Monday, October 6, 2014

Vote Dem So I Can Screw A Lot

Actress Lena Dunham, of “Girls,” says she doesn‘t get as much sex when people vote Republican. Awwwww! Poor baby! I don’t get much any more, no matter who people vote for. So I really feel for her. Apparently she hates Republicans for that reason, and has “targeted” four Republicans (including Cory Gardner D-CO) because of that. But I don’t think they need to worry overmuch about it. What this little-known actress wants doesn’t mean much in the long run. This is the first I’ve heard of her, and may be the last.

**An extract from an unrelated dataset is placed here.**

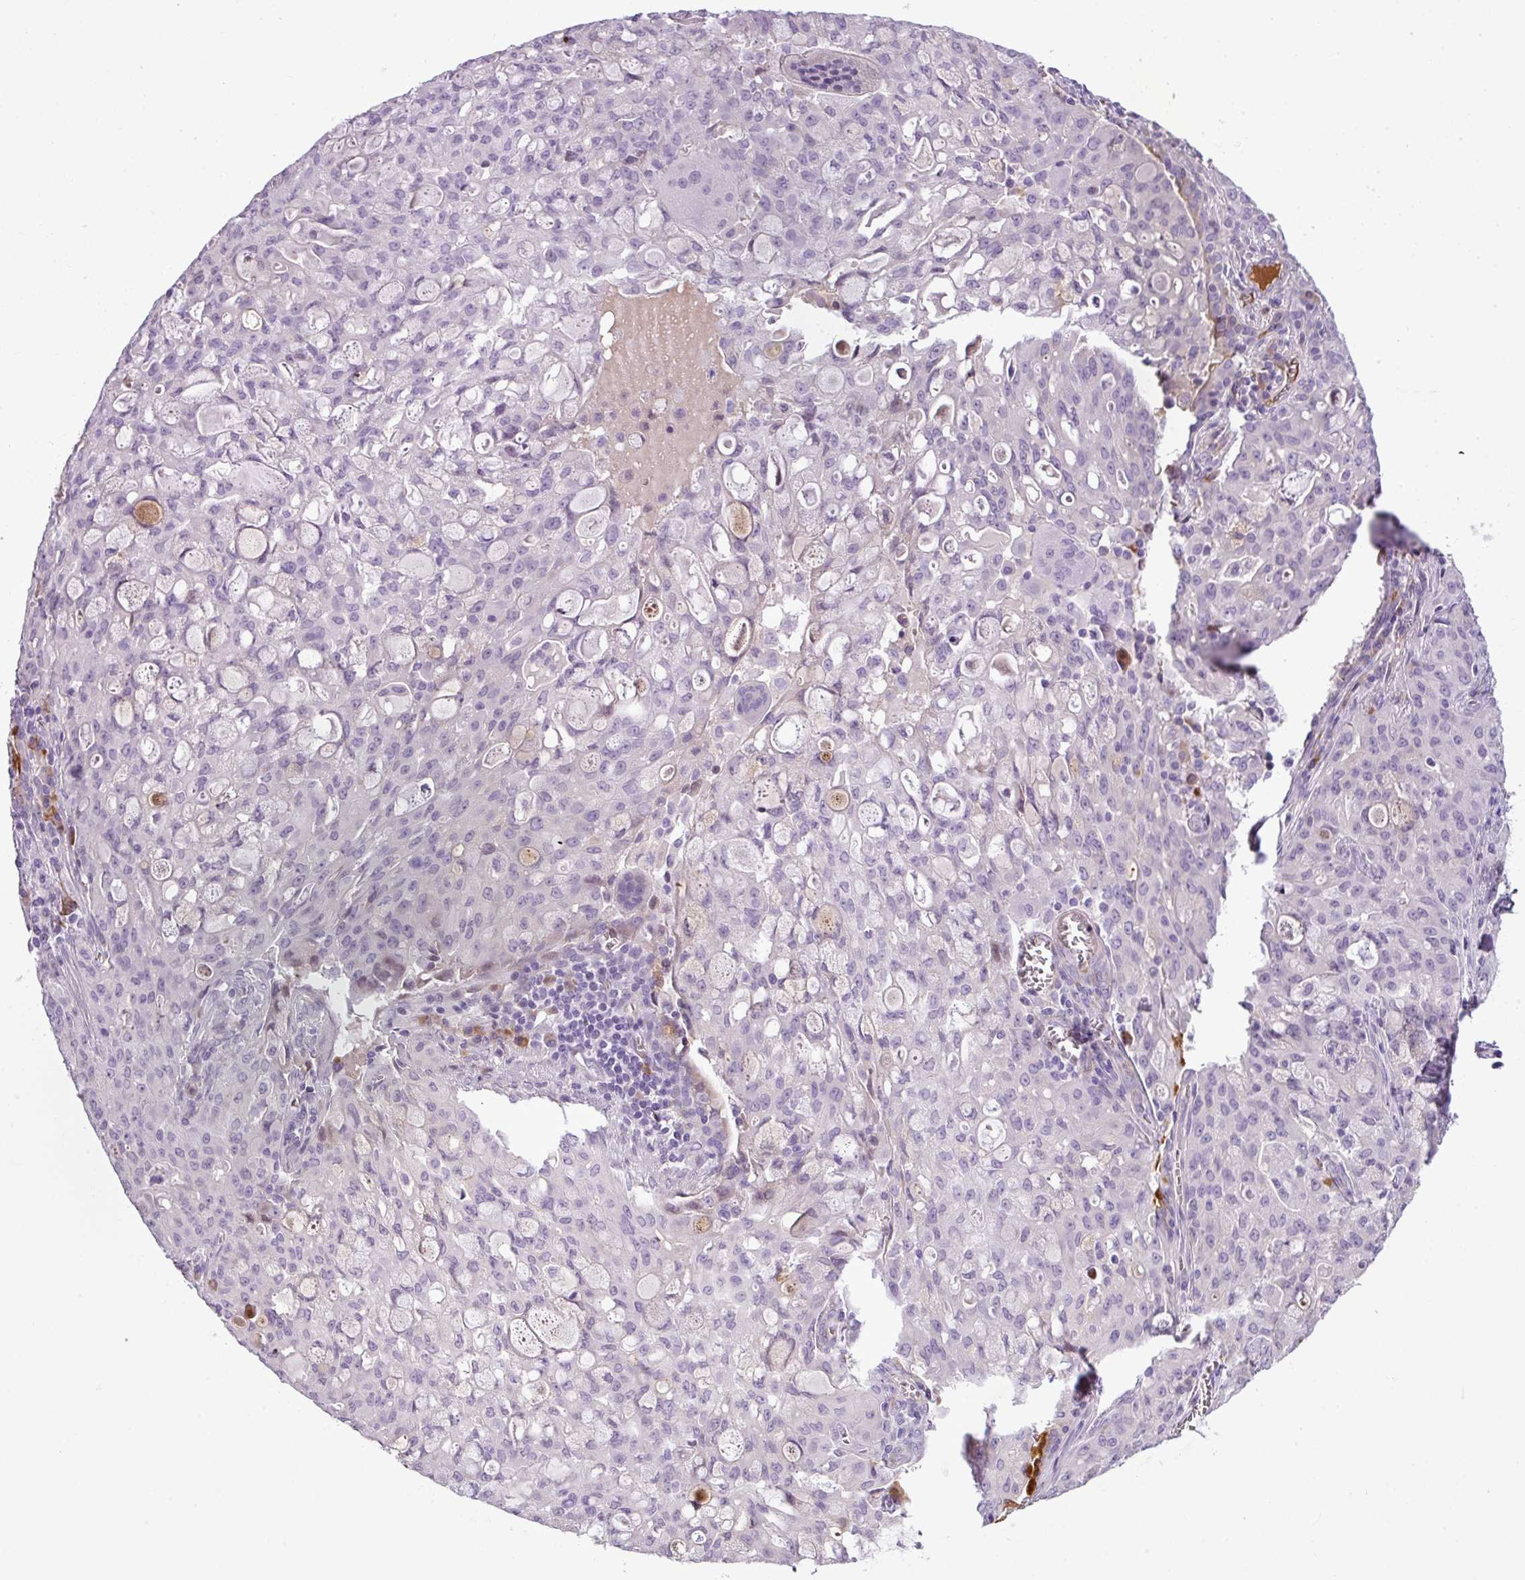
{"staining": {"intensity": "negative", "quantity": "none", "location": "none"}, "tissue": "lung cancer", "cell_type": "Tumor cells", "image_type": "cancer", "snomed": [{"axis": "morphology", "description": "Adenocarcinoma, NOS"}, {"axis": "topography", "description": "Lung"}], "caption": "The micrograph shows no significant staining in tumor cells of lung cancer.", "gene": "C4B", "patient": {"sex": "female", "age": 44}}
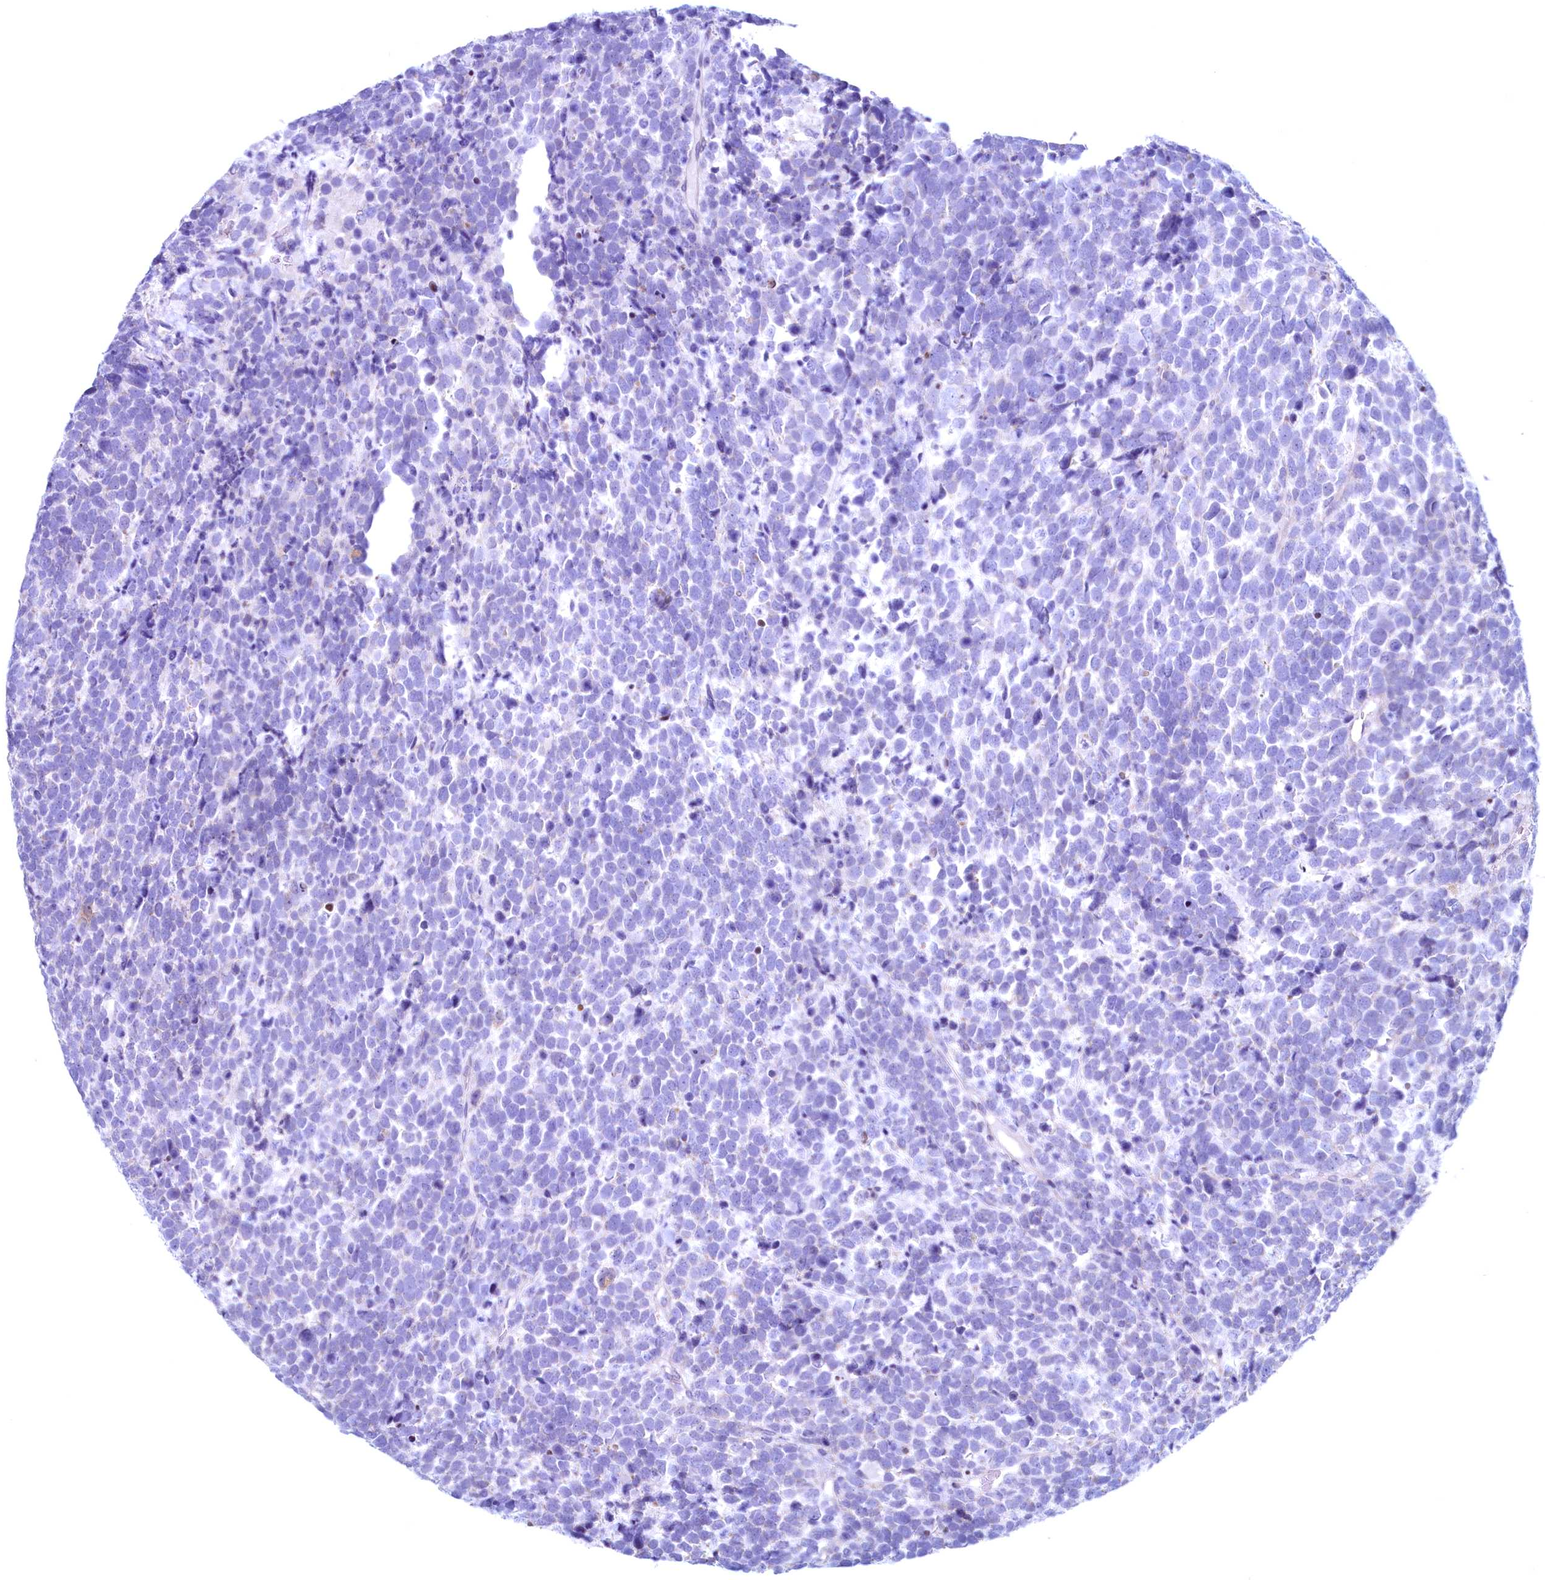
{"staining": {"intensity": "negative", "quantity": "none", "location": "none"}, "tissue": "urothelial cancer", "cell_type": "Tumor cells", "image_type": "cancer", "snomed": [{"axis": "morphology", "description": "Urothelial carcinoma, High grade"}, {"axis": "topography", "description": "Urinary bladder"}], "caption": "The IHC histopathology image has no significant staining in tumor cells of urothelial cancer tissue.", "gene": "MAP1LC3A", "patient": {"sex": "female", "age": 82}}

MORE BACON: I’ve noticed a definite upswing in the addition of bacon to the menus of many fast-food restaurants. That oughta piss off the Muslims. Maybe that’s the whole idea: a “backlash” against Muslims for their meddling in our business. It’s one way to get back at them without being falsely accused of “religious intolerance” by the most religiously intolerant bunch in the world. I’ve never worried overmuch over their whines about religious intolerance—or anything else, for that matter.

FEDS GO SPEND CRAZY AT YEAR’S END: Because they are not allowed to carry over budgeted money from one fiscal year to the next, they REALLY go “spend crazy” toward the end of the fiscal year so their budget doesn’t get reduced next year. That’s how we get $500 toilet seat lids. But I don’t really know how you tell the difference between “:year-end spend crazy” and “business as usual” all year long. I guess it’s just the total irresponsibleness of the spending that counts.

FEELING SORRY FOR TERRORISTS: I don’t see how anybody, even liberals, can feel sorry for how Islamic terrorists are treated (But then, liberals take their stupid pills regularly). I think they should be treated exactly the same way they treat all the innocent people they take prisoner. That means they should be raped, beaten, and, yes, beheaded! We treat them way too good, and they look at that as a weakness. Witness their words to cops when they catch them in a criminal act: “I have suffered torture. Why should I worry about your pitiful efforts?”

WILL HILLARY BE HE BEST PRESIDENT EVER? That’s a question being asked in a News Max financial ad, but I have to ask: “What kind of FOOL would even CONSIDER such a thing? If Hillary gets elected, it will be the “third term of Obama. And if that happens, she will be the one who presides over finally the COLLAPSE of America as an independent nation and its entry into the socialist (collectivist) world. We will become the second communist (collectivist) showcase country (after Russia). And that will be a disaster for America.

OBAMA TOILET PAPER: The Patriot Depot is selling toilet paper with Obama’s picture in every piece. As much as I’d love to wipe my rear end with Obama’s puss, I can’t afford $11.00 for two rolls. I guess I’ll just have to keep on pretending his face is on my toilet paper so I can do to him what I’d really like to do. But I guess I’ll just have to be satisfied with never again allowing a fool and a con man like him into the presidency.